> [Instructions to follow]
Please copy out the stretch of the material below from the line containing "True or false: Mick" through the end of the material, word for word, leaving the pictures out.

> [Chart interpretation exercises]
[Start of section]
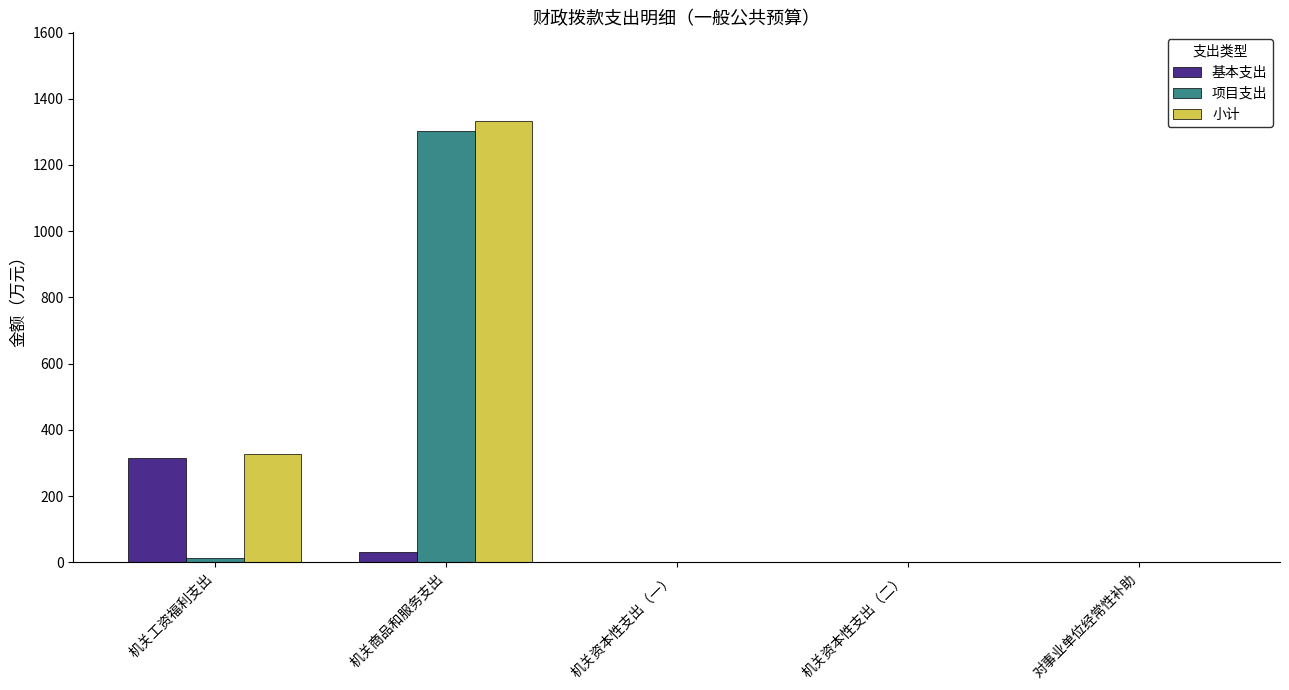

The value of 基本支出 at 机关资本性支出（二） is -117.0. True or false?

False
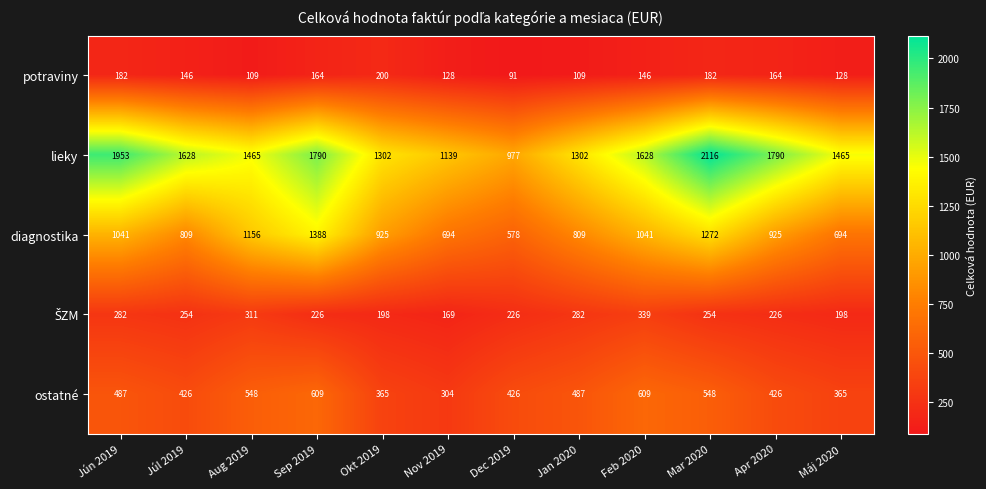

Which series has the widest spread of values?

lieky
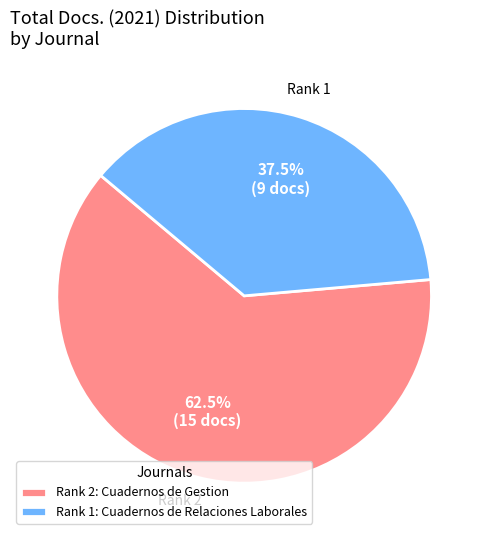

To the nearest percent, what is the difference between the largest and smallest slice percentages?

25%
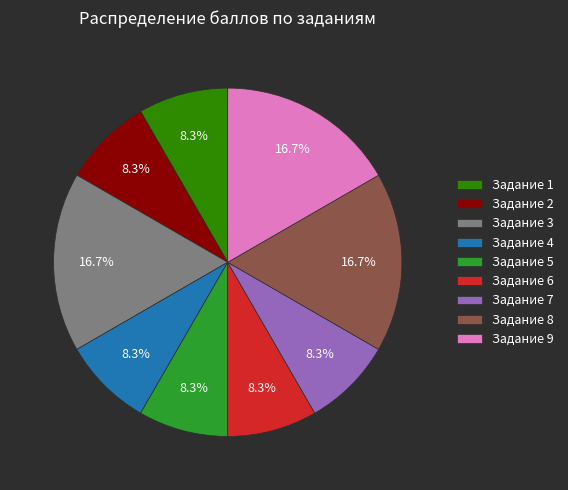

To the nearest percent, what is the average slice percentage?

11%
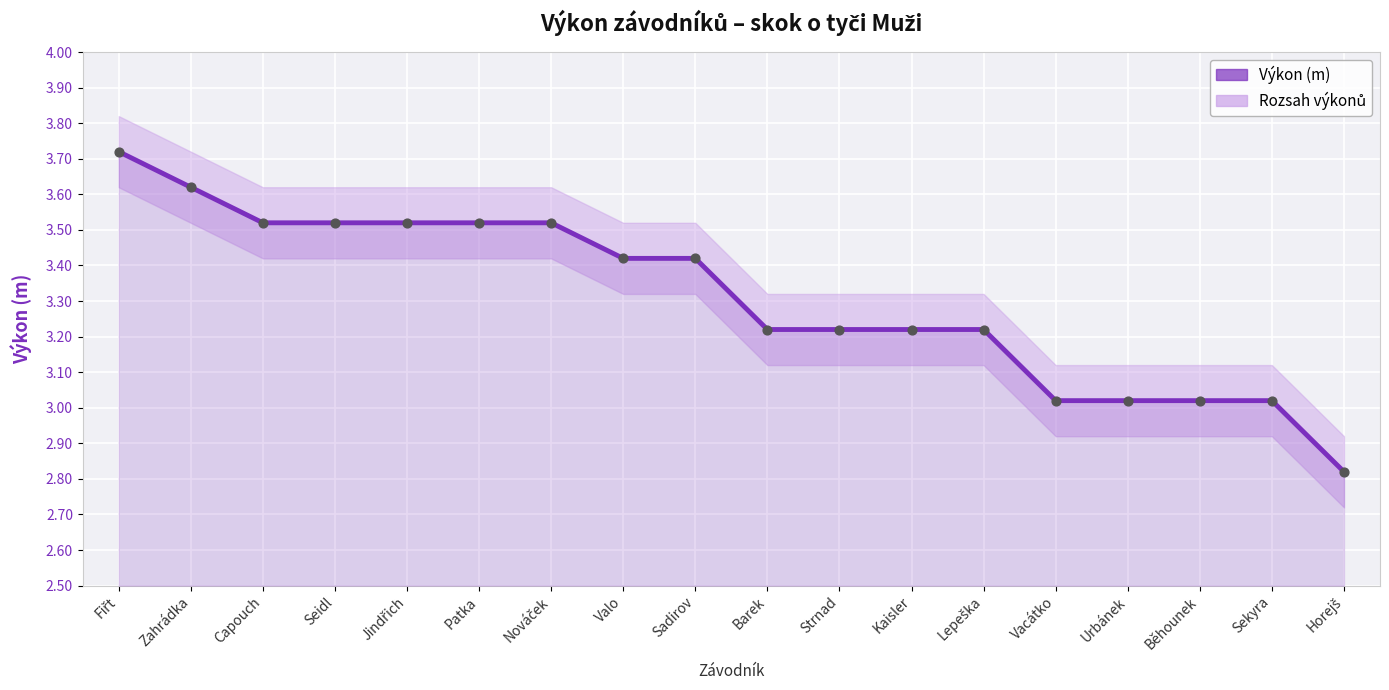

At which category is the sum across all series the highest?

Fiřt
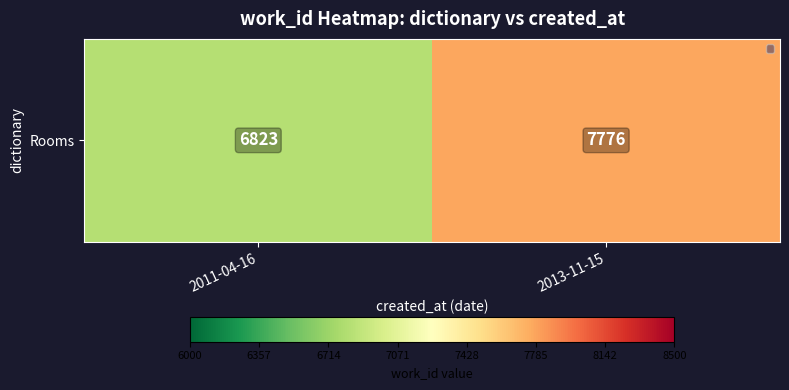

The chart shows a value of 7776 at 2013-11-15. True or false?

True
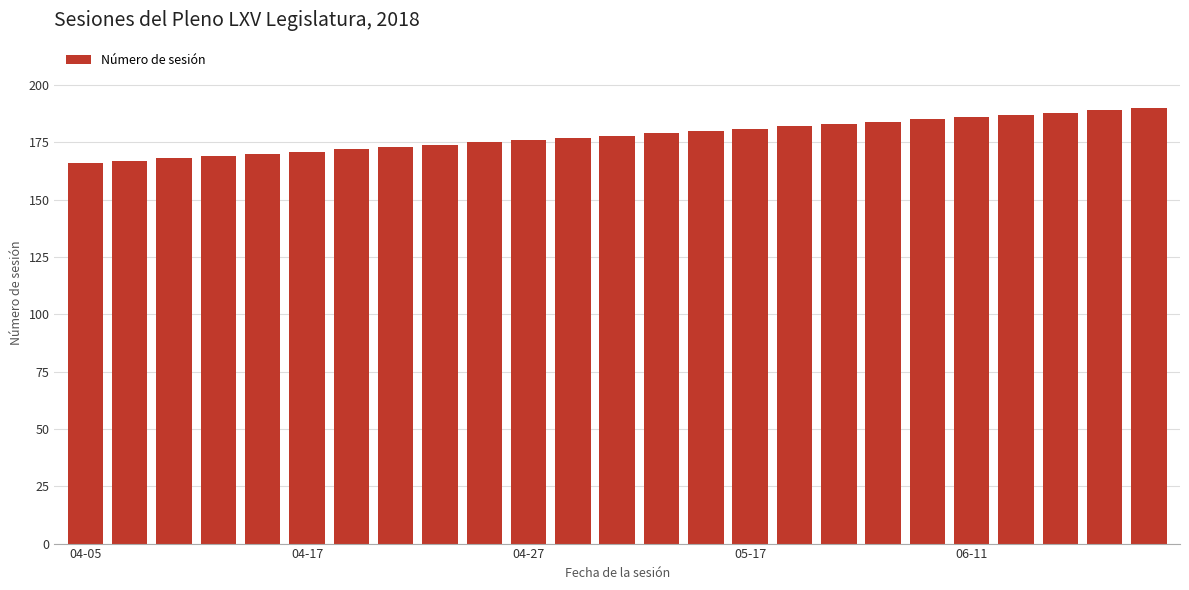

What is the minimum value shown in the chart?

166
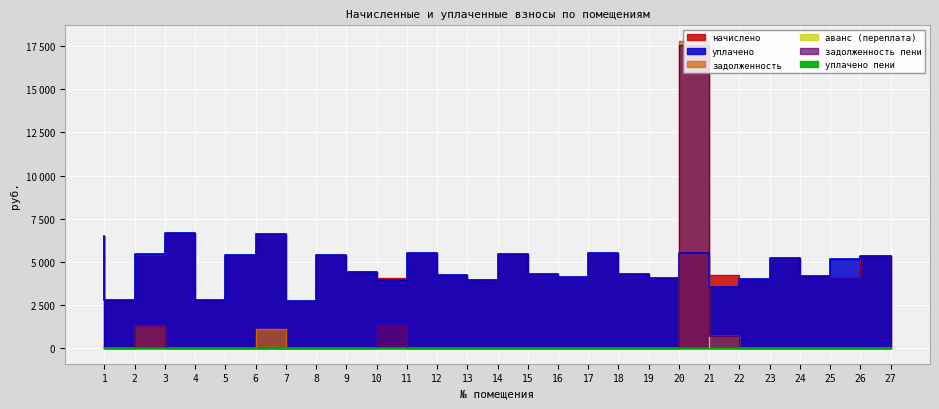

What are all the series names shown in the legend?

начислено, уплачено, задолженность, аванс (переплата), задолженность пени, уплачено пени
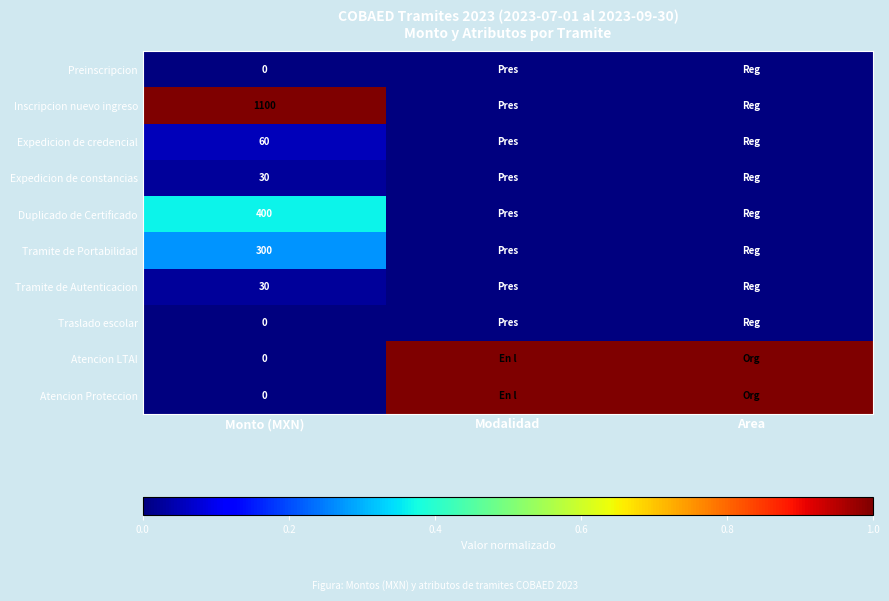

What is the spread (max minus min) of values at Monto (MXN)?

1100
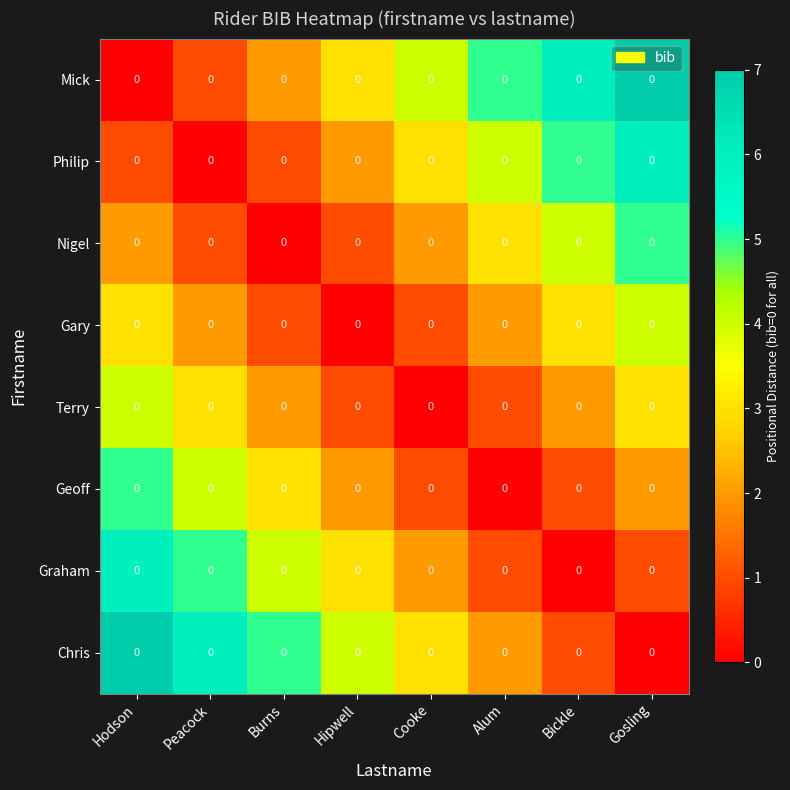

True or false: Mick has a value of 4 at Cooke.

True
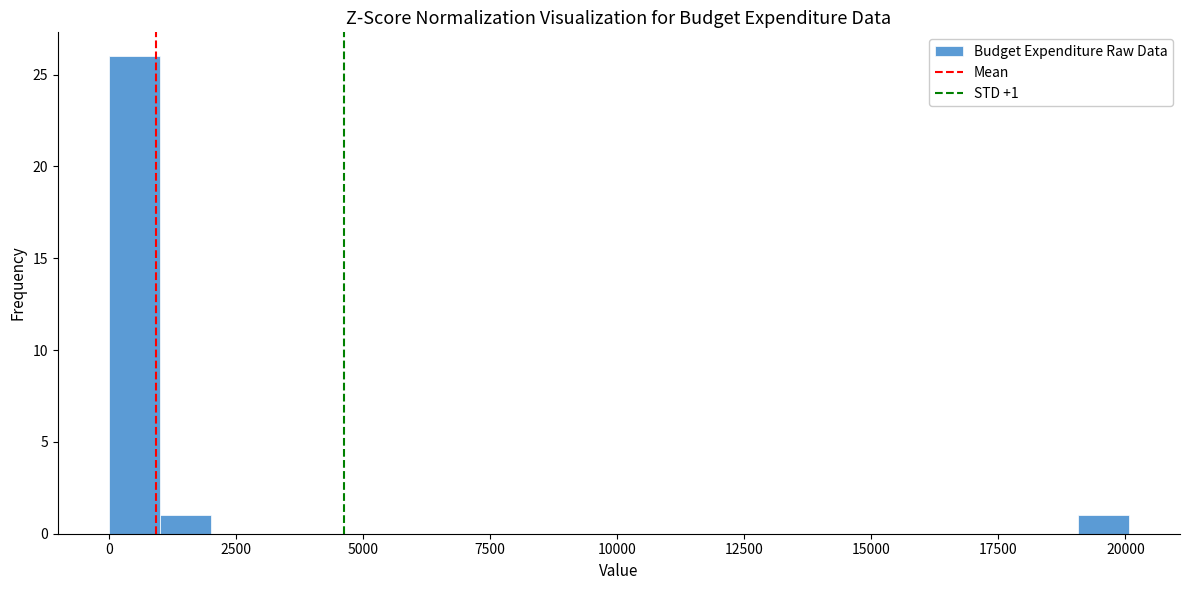

Read against the x-axis, roughly where is the centre of the tallest bar?

500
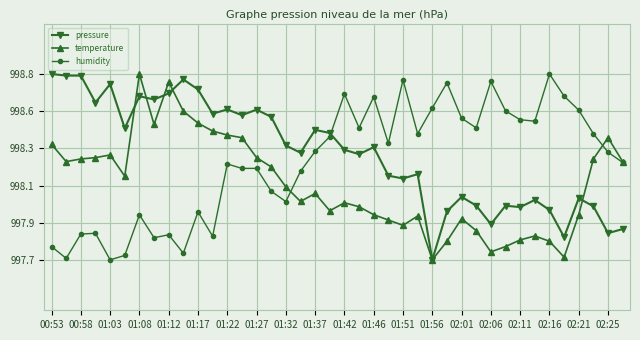

Which series has the largest total across all categories?

pressure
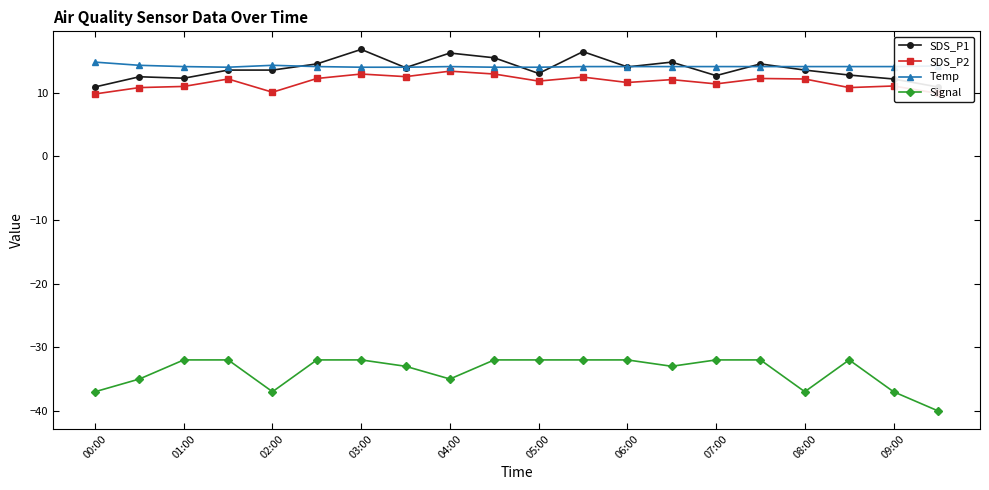

How many interior local valleys does the SDS_P1 series have?

5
[End of section]
> [Answer section]
True or false: Mick has a value of 4 at Cooke.

True

Read against the x-axis, roughly where is the centre of the tallest bar?

500

Which series has the largest total across all categories?

pressure

How many interior local valleys does the SDS_P1 series have?

5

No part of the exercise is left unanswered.